Des années de "non-être", de petits boulots peu satisfaisants jusqu'à la parution de son premier livre qui le fera connaître, "Les Champs d'honneur"...


"En dépit des apparences, j'étais toujours sur le bord des routes à tendre le pouce, toujours saltimbanque, toujours à la marge quand il me semblait que j'avais laissé loin derrière moi mes années tristes, toujours un peu voyou. "( Gallimard, 2011, p. 54)


"Je m'imaginais réitérant inlassablement mon refus d'effectuer mon service militaire, comme je l'avais écrit sur toutes mes copies depuis deux jours. Objecteur de conscience, alors ?
Non, non, pas seulement la conscience, tout objecte chez moi. Rien ne me va de ce que vous me proposez, ni l'uniforme quand je tiens à ma singularité, ni obéir aux ordres quand je tiens à ma liberté, ni porter une arme quand j'avance dans la vie, démuni, bras ballants." ( (Gallimard, 2010, p. 212)
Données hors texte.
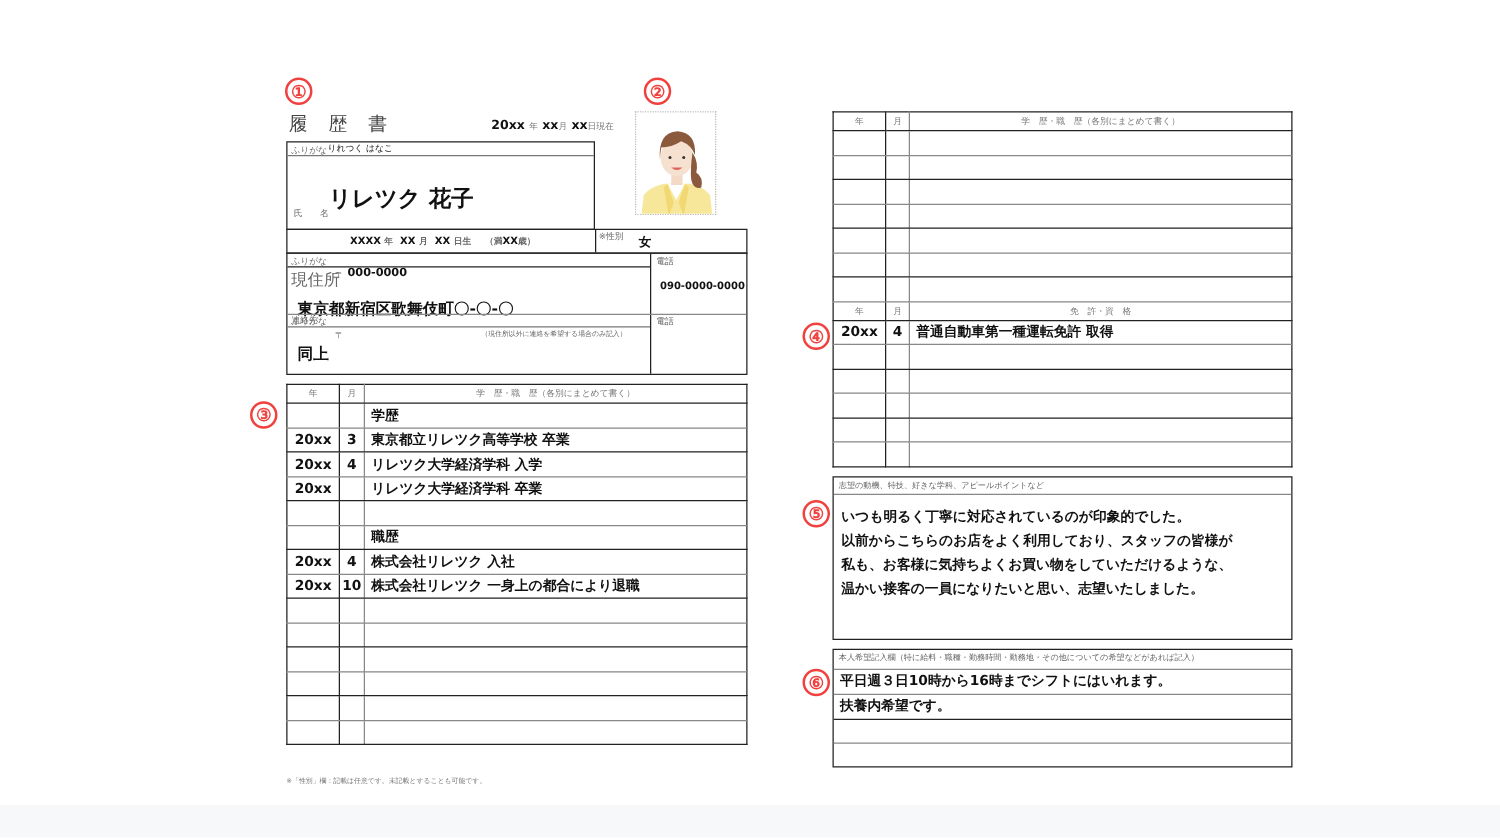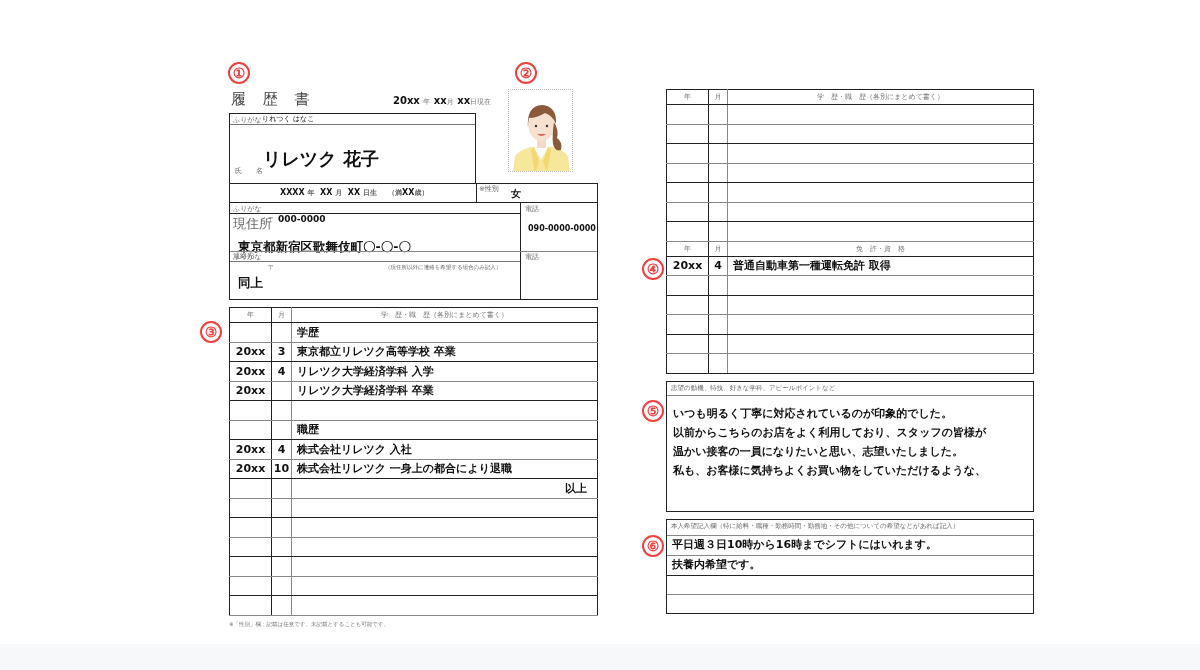--- a/index.html
+++ b/index.html
@@ -173,25 +173,20 @@
         <td>株式会社リレツク 入社</td>
       </tr>
   <tr>
         <td class="c-year">20xx</td>
         <td class="c-month">10</td>
         <td>株式会社リレツク 一身上の都合により退職</td>
       </tr>
   <tr>
         <td class="c-year"></td>
         <td class="c-month"></td>
-        <td class="right">以上</td>
-      </tr>
-  <tr>
-        <td class="c-year"></td>
-        <td class="c-month"></td>
         <td></td>
       </tr>
   <tr>
         <td class="c-year"></td>
         <td class="c-month"></td>
         <td></td>
       </tr>
   <tr>
         <td class="c-year"></td>
         <td class="c-month"></td>
@@ -301,22 +296,22 @@
       </tr>
 </tbody>
   </table>
 
 <div class="section-box" style="left:666px;top:381px;width:368px;height:131px;">
   <div class="sec-label">志望の動機、特技、好きな学科、アピールポイントなど</div>
   <div class="hline" style="left:0;right:0;top:13px;border-top:1.5px solid #888;"></div>
   <div class="motive-text">
     <div>いつも明るく丁寧に対応されているのが印象的でした。</div>
     <div>以前からこちらのお店をよく利用しており、スタッフの皆様が</div>
+    <div>私も、お客様に気持ちよくお買い物をしていただけるような、</div>
     <div>温かい接客の一員になりたいと思い、志望いたしました。</div>
-    <div>私も、お客様に気持ちよくお買い物をしていただけるような、</div>
   </div>
 </div>
 
 <div class="section-box" style="left:666px;top:519px;width:368px;height:95px;">
   <div class="sec-label">本人希望記入欄（特に給料・職種・勤務時間・勤務地・その他についての希望などがあれば記入）</div>
   <div class="wish-row g" style="top:15px;">平日週３日10時から16時までシフトにはいれます。</div>
   <div class="wish-row g" style="top:35px;">扶養内希望です。</div>
   <div class="wish-row" style="top:55px;"></div>
   <div class="wish-row g" style="top:74px;"></div>
 </div>

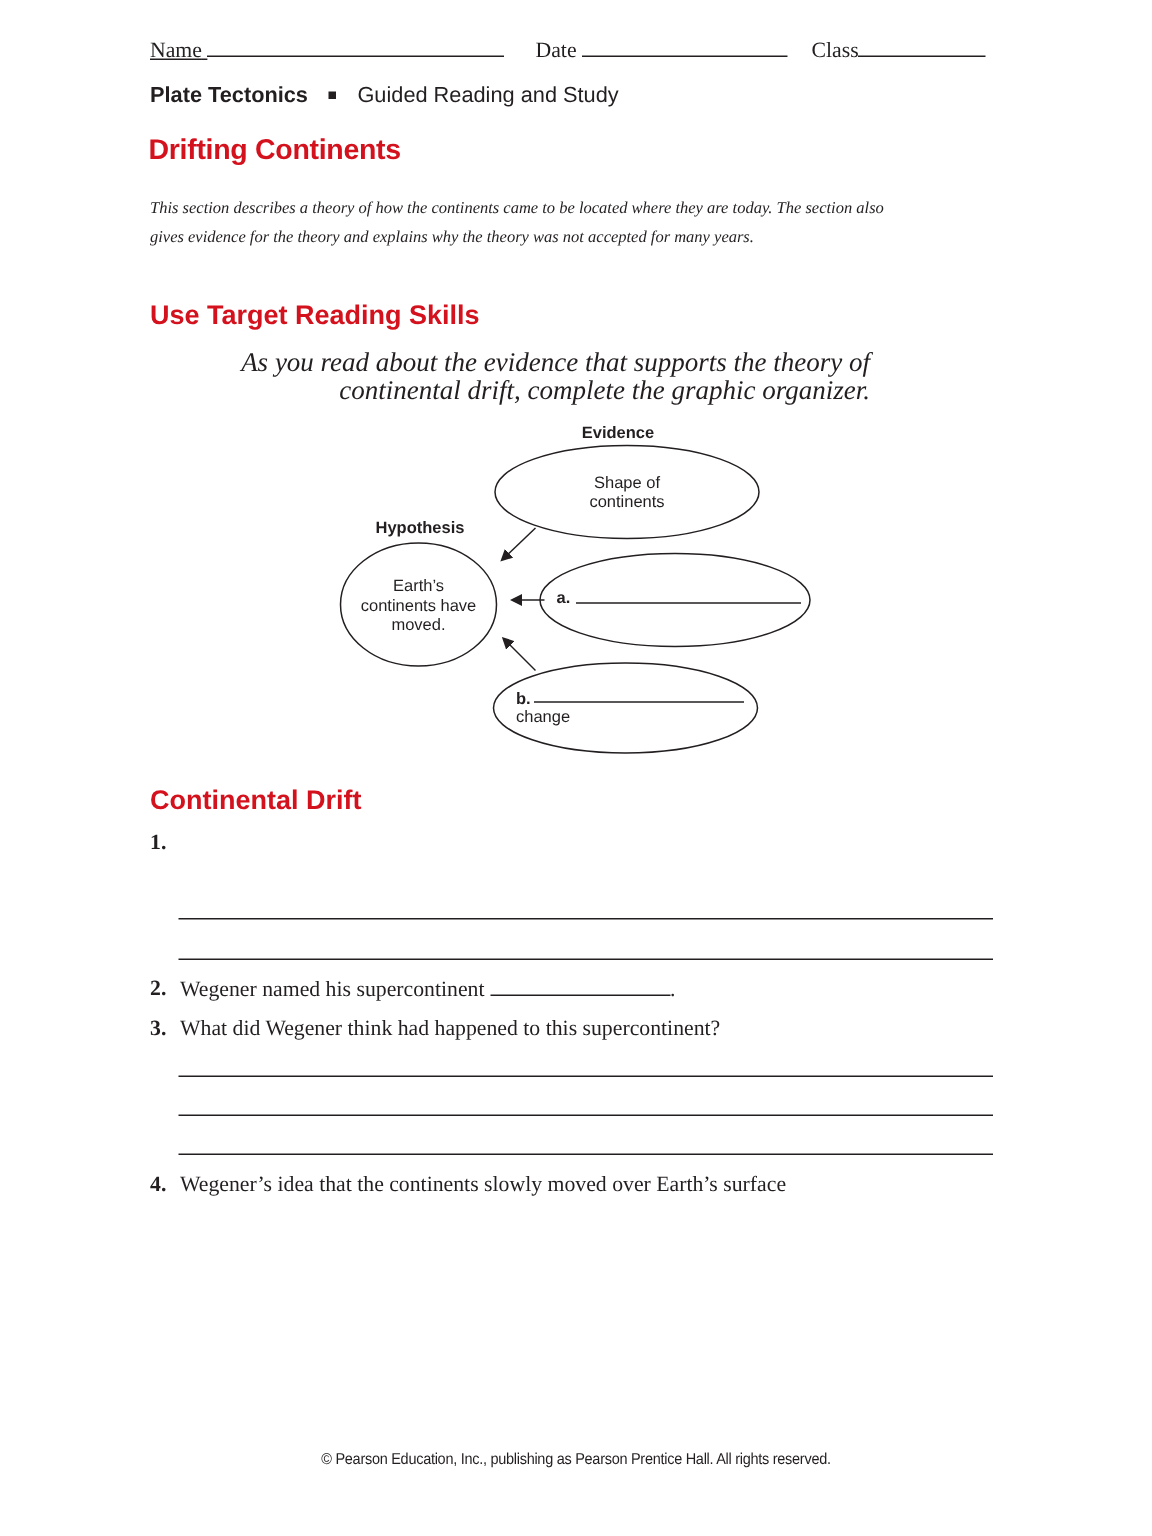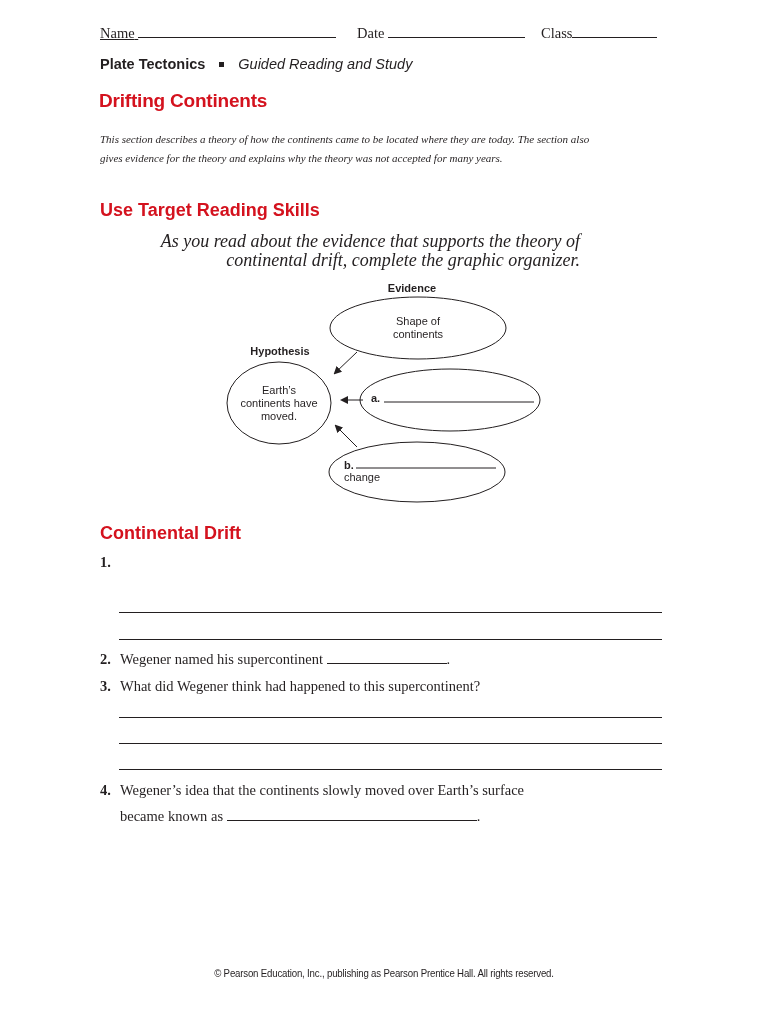--- a/index.html
+++ b/index.html
@@ -8,21 +8,21 @@
   .sans { font-family: "Liberation Sans", "DejaVu Sans", sans-serif; }
   .abs { position: absolute; }
 
   .hdr-row { top: 24px; left: 100px; font-size: 14.5px; }
   .hdr-item { position: absolute; top: 0; white-space: nowrap; }
   .blank { display: inline-block; border-bottom: 1px solid #231f20; height: 13px; vertical-align: baseline; }
 
   .subhdr { top: 56px; left: 100px; font-size: 14.5px; white-space: nowrap; }
   .subhdr .chap { font-weight: bold; }
   .subhdr .bullet { display: inline-block; width: 5px; height: 5px; background: #231f20; margin: 0 14px 2px 14px; vertical-align: middle; }
-  .subhdr .sub { font-style: italic; }
+  .subhdr .sub { }
 
   .title { top: 90px; left: 99px; font-size: 19px; font-weight: bold; color: #d4121e; letter-spacing: -0.2px; }
   .intro { top: 130px; left: 100px; width: 510px; font-size: 11px; font-style: italic; line-height: 18.5px; }
   .h2 { font-size: 18px; font-weight: bold; color: #d4121e; left: 100px; }
   .instr { top: 232px; left: 100px; width: 480px; font-size: 18px; font-style: italic; line-height: 18.5px; text-align: right; }
 
   #organizer { position: absolute; left: 0; top: 0; }
   .org-text { font-family: "Liberation Sans", "DejaVu Sans", sans-serif; font-size: 11px; fill: #231f20; }
   .org-bold { font-weight: bold; }
 
@@ -114,19 +114,15 @@
   <span class="num">3.</span>
   <span class="txt">What did Wegener think had happened to this supercontinent?</span>
 </div>
 <div class="ans-line" style="top:717px;"></div>
 <div class="ans-line" style="top:743px;"></div>
 <div class="ans-line" style="top:769px;"></div>
 
 <div class="q serif" style="top:781px;">
   <span class="num">4.</span>
   <span class="txt">Wegener’s idea that the continents slowly moved over Earth’s surface</span>
-  <span class="txt" style="margin-top:7px;">
-    <span>became known as</span>
-    <span class="blank" style="width:250px;"></span><span>.</span>
-  </span>
 </div>
 
 <div class="abs footer sans">© Pearson Education, Inc., publishing as Pearson Prentice Hall. All rights reserved.</div>
 
 </body></html>

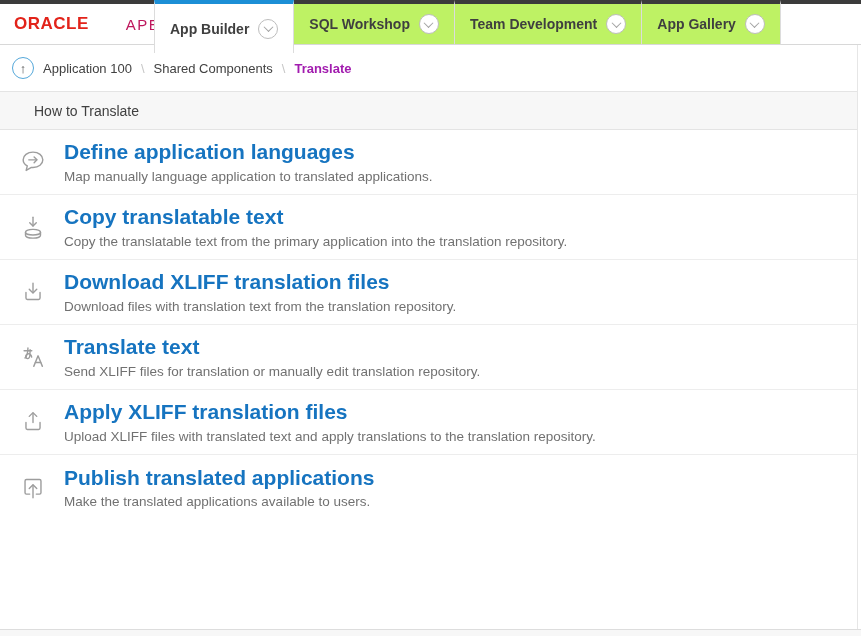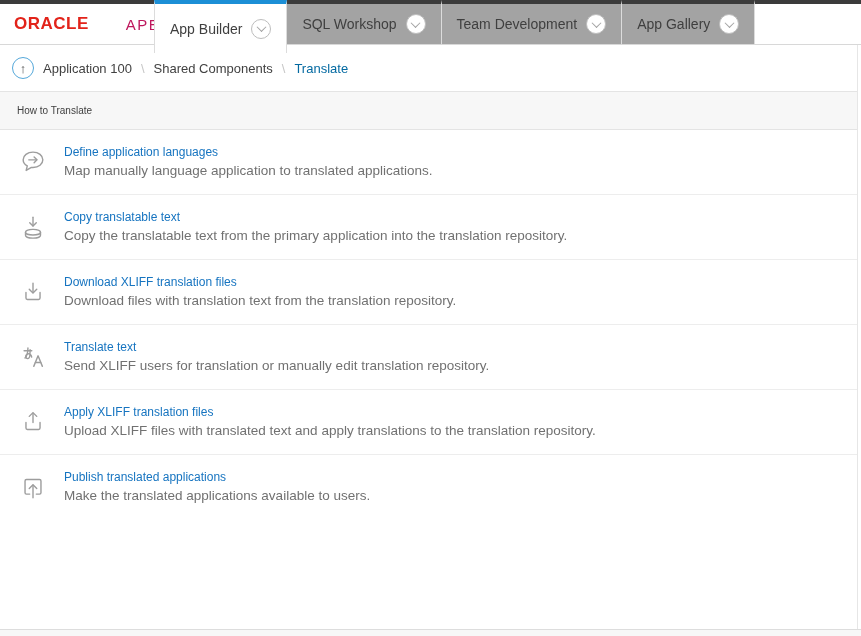--- a/index.html
+++ b/index.html
@@ -18,21 +18,21 @@
 
   
   .header{display:flex;align-items:flex-start;height:45px;position:relative;z-index:3;background:#fff;}
   .cell{
     height:45px;display:flex;align-items:center;
     border-top:4px solid #3b3b3b;border-bottom:1px solid #d8d8d8;background:#fff;gap:31px;
   }
   .logo-cell{width:155px;padding-left:14px;border-right:1px solid #dcdcdc;}
   .logo-oracle{color:var(--red);font-weight:700;font-size:17px;letter-spacing:.5px;}
   .logo-apex{color:#be185d;font-size:15px;margin-left:6px;letter-spacing:1.5px;}
-  .tab{padding:0 15px;gap:9px;border-right:1px solid #dcdcdc;background:#a3a3a3;cursor:pointer;}
+  .tab{padding:0 15px;gap:9px;border-right:1px solid #dcdcdc;background:#bef264;cursor:pointer;}
   .tab-label{font-size:14px;color:#3f3f3f;white-space:nowrap;}
   .tab.active{
     background:#fff;border-top-color:var(--blue);border-bottom:none;height:53px;
     border-left:1px solid #dcdcdc;margin-left:-1px;position:relative;z-index:4;
   }
   .filler{flex:1;border-right:none;}
   .chev-circle{
     width:20px;height:20px;border:1px solid #bdbdbd;border-radius:50%;
     display:flex;align-items:center;justify-content:center;flex:0 0 20px;background:#fff;
   }
@@ -49,50 +49,50 @@
   .breadcrumb{height:46px;display:flex;align-items:center;padding-left:12px;font-size:13px;color:#414141;}
   .crumb-up{
     width:22px;height:22px;border:1px solid #55a8da;border-radius:50%;color:#4a4a4a;
     display:flex;align-items:center;justify-content:center;font-size:13px;line-height:1;
     margin-right:9px;cursor:pointer;flex:0 0 22px;background:#fff;
   }
   .crumb-wrap{display:flex;align-items:center;}
   .crumb-sep{color:#c6c6c6;margin:0 9px;}
   .crumb-wrap:first-of-type .crumb-sep{display:none;margin:0;}
   .crumb{cursor:pointer;}
-  .crumb.current{font-weight:400;color:#0369a1;cursor:default;}
+  .crumb.current{font-weight:700;color:#a21caf;cursor:default;}
 
   .region-header{
     height:39px;border-top:1px solid #e4e4e4;border-bottom:1px solid #e4e4e4;
-    background:#f7f7f7;display:flex;align-items:center;padding-left:17px;
-    font-size:10px;color:#404040;
+    background:#f7f7f7;display:flex;align-items:center;padding-left:34px;
+    font-size:14px;color:#404040;
   }
 
   .task{
     height:65px;border-bottom:1px solid #ededed;display:flex;align-items:center;padding-left:17px;background:#fff;
   }
   .task:last-child{border-bottom:none;}
   .task-icon{width:32px;height:32px;flex:0 0 32px;margin-right:15px;display:flex;align-items:center;justify-content:center;}
-  .task-title{font-size:12px;font-weight:400;color:var(--link);cursor:pointer;line-height:1.25;}
+  .task-title{font-size:21px;font-weight:700;color:var(--link);cursor:pointer;line-height:1.25;}
   .task-desc{font-size:13.5px;color:#717171;margin-top:3px;line-height:1.2;}
 
   .footer{position:absolute;left:0;right:0;bottom:0;height:7px;background:#f7f7f7;border-top:1px solid #dddddd;}
 </style>
 </head>
 <body>
 
 <div class="page">
 
   <div class="header">
     <div class="cell logo-cell">
       <span class="logo-oracle">ORACLE</span>
       <span class="logo-apex">APEX</span>
     </div>
 
-    <div style="display:flex;align-items:flex-start;">
+    <div style="display:flex;align-items:flex-start;font-weight:bold;">
 
         <div class="cell tab active">
           <span class="tab-label">App Builder</span>
           <span class="chev-circle">
             <span class="chev"></span>
           </span>
         </div>
 
         <div class="cell tab">
           <span class="tab-label">SQL Workshop</span>
@@ -204,21 +204,21 @@
                 <path d="M6.5 9.3h8.2"></path>
                 <path d="M10.6 6.3c0 4.2-1 8.4-3.1 10.8"></path>
                 <path d="M12.9 8.3c-.3 5 .6 9.1-2.3 9.4-2.6.3-3.4-3.6-.8-4.8 2.3-1 4.4.4 4.8 3.2"></path>
                 <path d="M16.8 26l4.6-11.3L26 26"></path>
                 <path d="M18.6 21.9h5.6"></path>
               </g>
             </svg>
           </span>
           <div class="task-text">
             <div class="task-title">Translate text</div>
-            <div class="task-desc">Send XLIFF users for translation or manually edit translation repository.</div>
+            <div class="task-desc">Send XLIFF files for translation or manually edit translation repository.</div>
           </div>
         </div>
 
         <div class="task">
           <span class="task-icon">
             <svg viewBox="0 0 32 32" width="30" height="30">
               <g fill="none" stroke="#9d9d9d" stroke-width="1.5" stroke-linecap="round" stroke-linejoin="round">
                 <path d="M16 16.5v-10"></path>
                 <path d="M12 10l4-4 4 4"></path>
                 <path d="M8.5 16.5v6c0 .9.6 1.5 1.5 1.5h12c.9 0 1.5-.6 1.5-1.5v-6"></path>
Je suis prête et curieuse de lire et découvrir les trois autres volumes de cette "Vie poétique" qui semble composer un tableau sociologique très attractif, de la seconde partie du 20e à la première part du 21e, en passant par le parcours complexe d'un écrivain, talentueux, qui est parvenu à concrétiser son rêve de toujours : La reconnaissance de son "écriture" , de sa "Plume" !!